# Fires in Southern California area.



## Ayame (Nov 16, 2008)

So, you likely don't know this, but there are some severe fires in southern California right now, in several different locations.  It's all over the news here, but it's not the most major event in the world, so I don't know if you guys had any idea.  It's not that important that you do, but it's an interesting topic in my opinion.   (I'm not in any danger where I live; the fires are inland from here, but I can see ominous smoke clouds in the distance.)
I know a lot of these fire outbreaks seem to happen here, but I'm kind of worried for all TCoDians in the area.  People are evacuating like mad, abandoning their homes, pretty much leaving them to be torched.  It would be a mad scrabble to save important things and drive off...
I hope the few TCoDians who happen to live near to the fires are safe.  D:
Sorry for making this topic, but I can't get the story out of my head, due to watching the news for a while and getting the images of flames burned into my head, watching people's homes get destroyed.  I didn't start this topic to warn people...
Well, anyways, discuss.


----------



## Philly (Nov 16, 2008)

I for one in New York have heard about it.  But that's because I go to the NY Times Website.


----------



## Ayame (Nov 16, 2008)

iphillip1 said:


> I for one in New York have heard about it.  But that's because I go to the NY Times Website.

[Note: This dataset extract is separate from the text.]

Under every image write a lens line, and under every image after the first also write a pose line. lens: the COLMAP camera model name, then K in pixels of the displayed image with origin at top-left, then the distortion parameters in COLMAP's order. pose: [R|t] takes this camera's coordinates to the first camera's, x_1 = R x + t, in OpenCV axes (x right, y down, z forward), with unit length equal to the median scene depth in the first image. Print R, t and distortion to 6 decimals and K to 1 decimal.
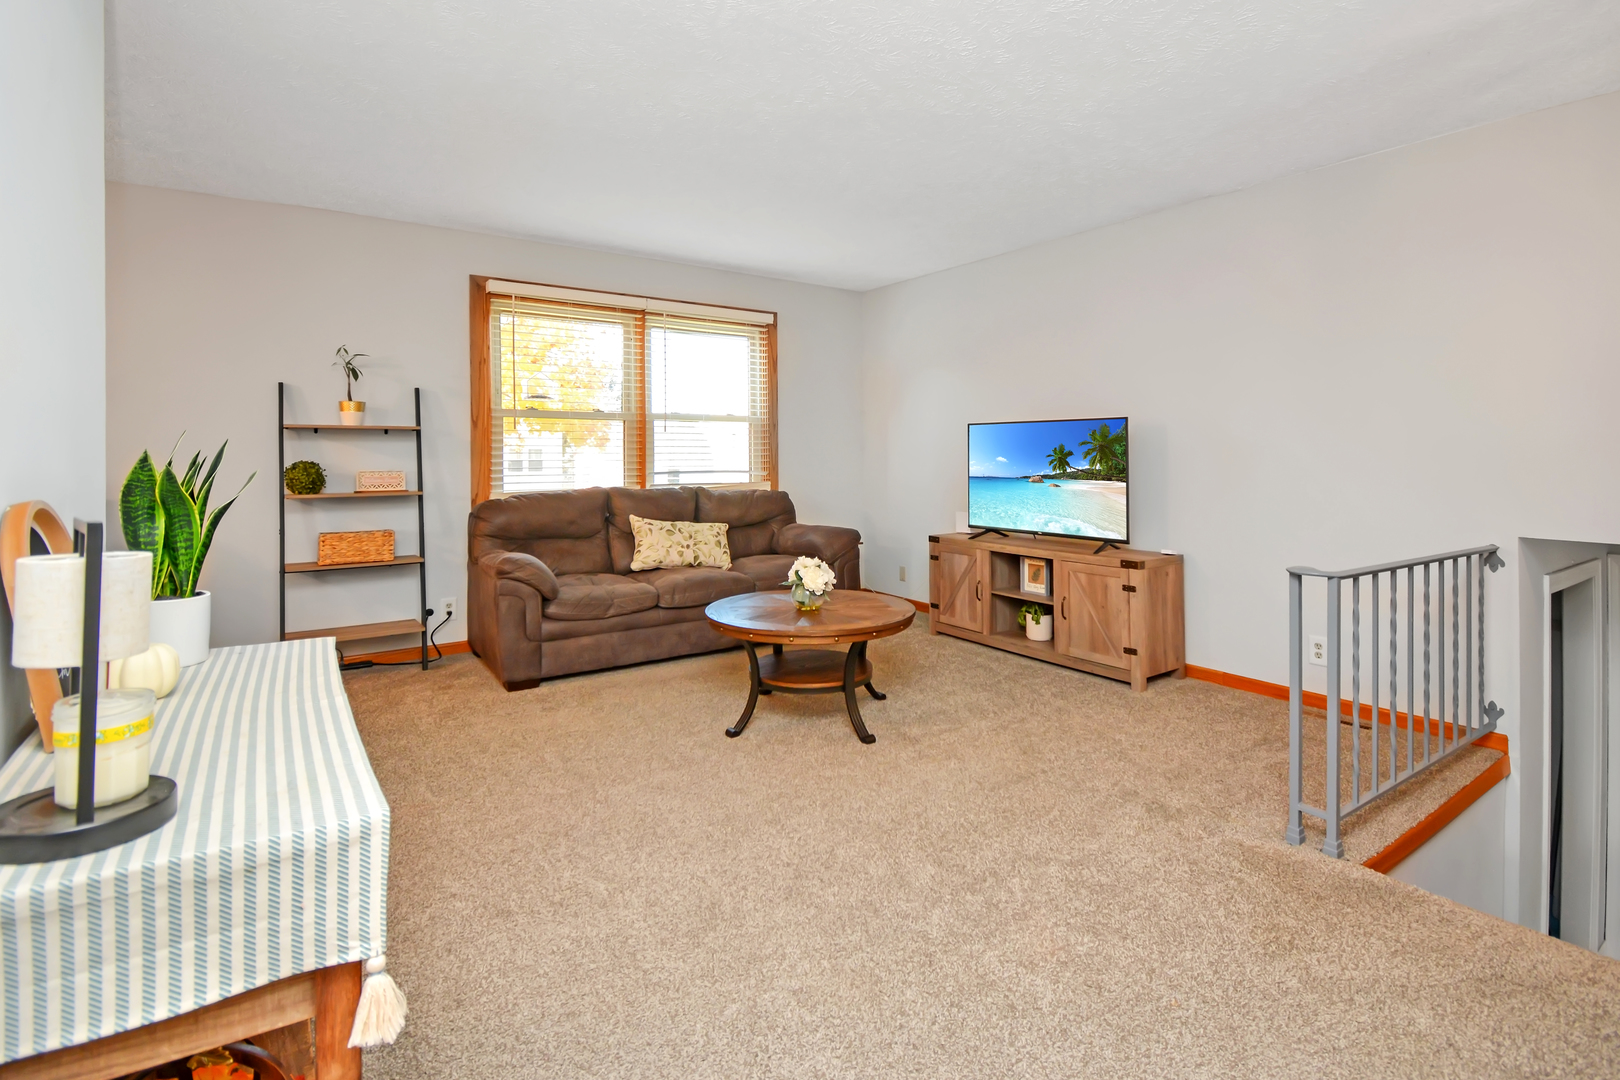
lens RADIAL K [[739.7, 0, 808.5], [0, 739.7, 452.0], [0, 0, 1]] dist [0.000045, 0.000032]
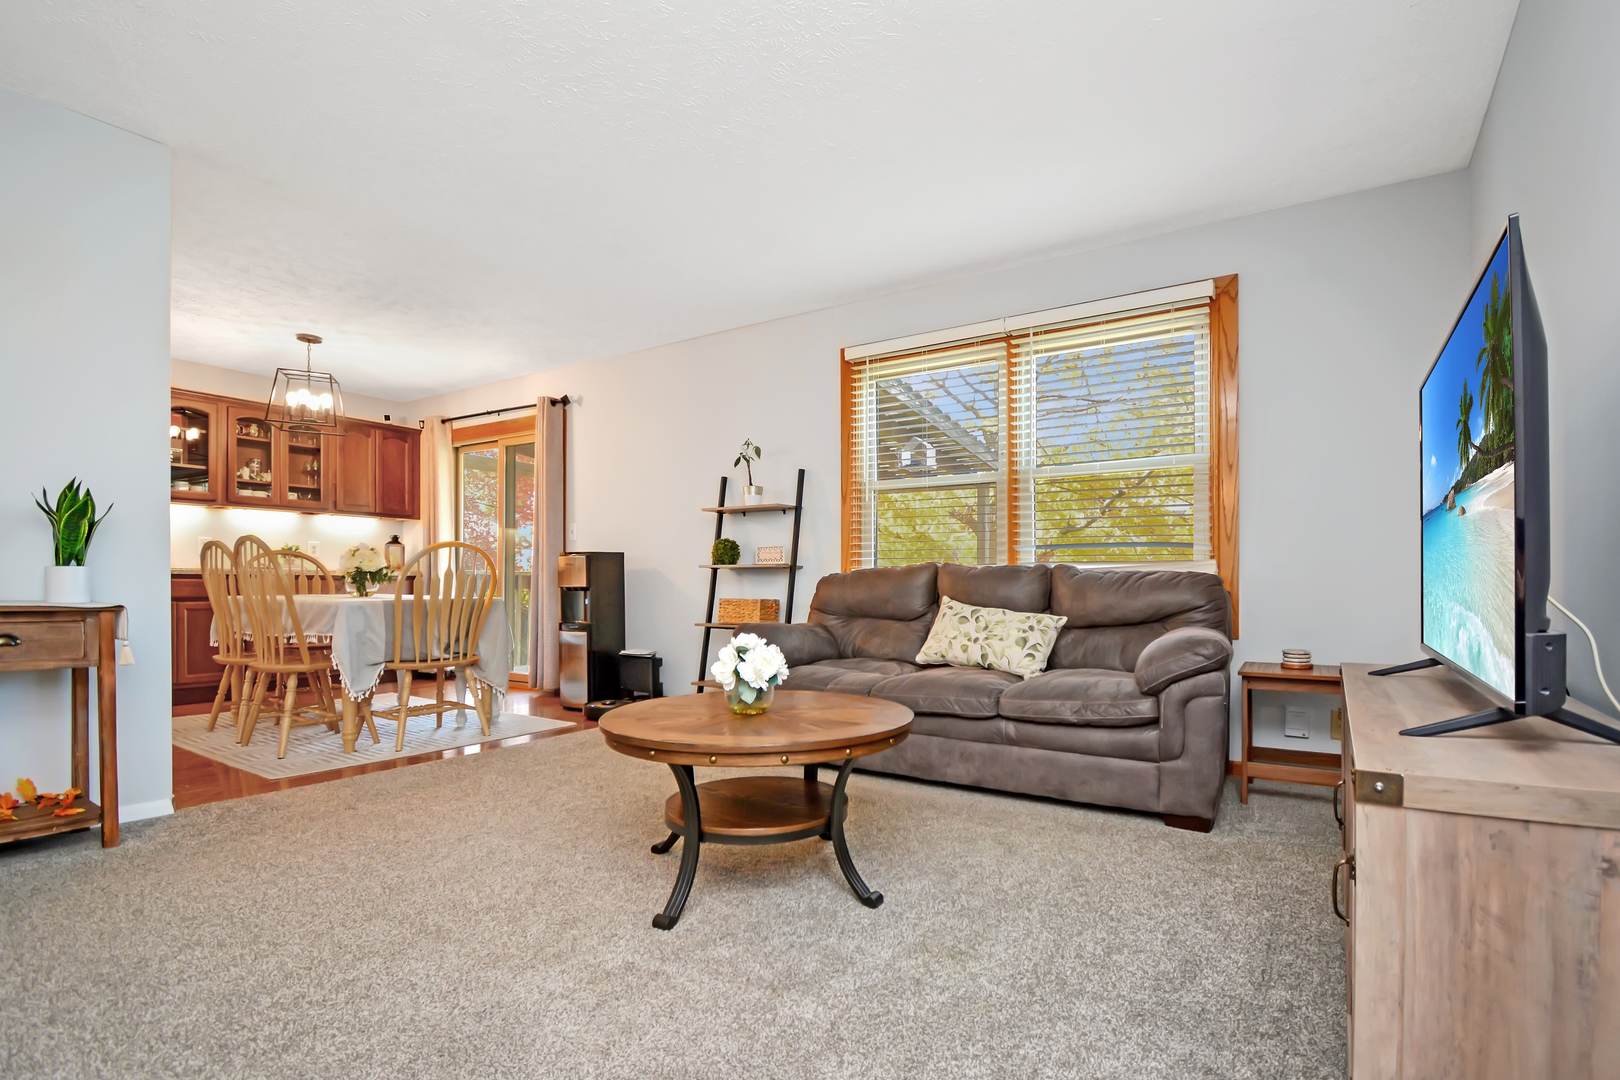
lens RADIAL K [[764.3, 0, 843.6], [0, 764.3, 576.4], [0, 0, 1]] dist [0.001110, -0.000124]
pose [[0.409654, -0.000740, -0.912240, 0.476538], [-0.000369, 0.999999, -0.000977, 0.066098], [0.912241, 0.000737, 0.409654, 0.575084]]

It's good to stay informed.  I'm just sad because it threatens so many homes, and the firefighters are tirelessly toiling...


----------



## Zora of Termina (Nov 16, 2008)

ack I know someone in that area
I hope he's OK... ; ;
Then again I'm talking to him right now so I'm assuming he's fine. :/

But still, that sucks.


----------



## Ayame (Nov 16, 2008)

Zora of Termina said:


> ack I know someone in that area
> I hope he's OK... ; ;
> Then again I'm talking to him right now so I'm assuming he's fine. :/
> 
> But still, that sucks.


If he were threatened he would be being ordered out, though the fires usually go on for days.  The wind conditions and low humidity are practically inviting the fire over.


----------



## Alexi (Nov 16, 2008)

Eh. I saw that earlier. I live in almost-southern Cali, so it probably won't affect me directly. But damn, all those people. T_T


----------



## Vladimir Putin's LJ (Nov 16, 2008)

You got fires in November? Weird. I do hope no one dies or gets badly injured, though I'm sure a lot of houses will get destroyed.
We usually have a Fire Season in Portugal. Around June-July-August the party starts and at the beginning of November you can be sure we have nearly no forests left. Pyromaniacs and careless smokers/campers uggh


----------



## Retsu (Nov 16, 2008)

It's nature's revenge for Prop 8.


----------



## EvilCrazyMonkey (Nov 17, 2008)

retsu i wanted to post that :P

anyway, I'm guessing it's a much bigger issue now because it was on the news tonight.
this does happen frequently, and I've always felt sorry for those who have to leave their homes.


----------



## o_O (Nov 17, 2008)

Retsu said:


> It's nature's revenge for Prop 8.


Oh I wish D:
I had a small fire about 10 miles from my house, and it was close to my aunt's summer home. But it was extinguished before it got to any homes, so that's good. But the fires are coming really fast and starting inland instead of the mountains this year :/
And its because of the Santa Ana Winds. The sky was pink and orange last year because of it.


----------



## Eclipse (Nov 17, 2008)

Yeah, the nearest place in that fire is like only a mile or twoaway from my house. fdjkafjdsajf. God, the smog and the ash is really annoying my allergy-inffected body. ;_;


----------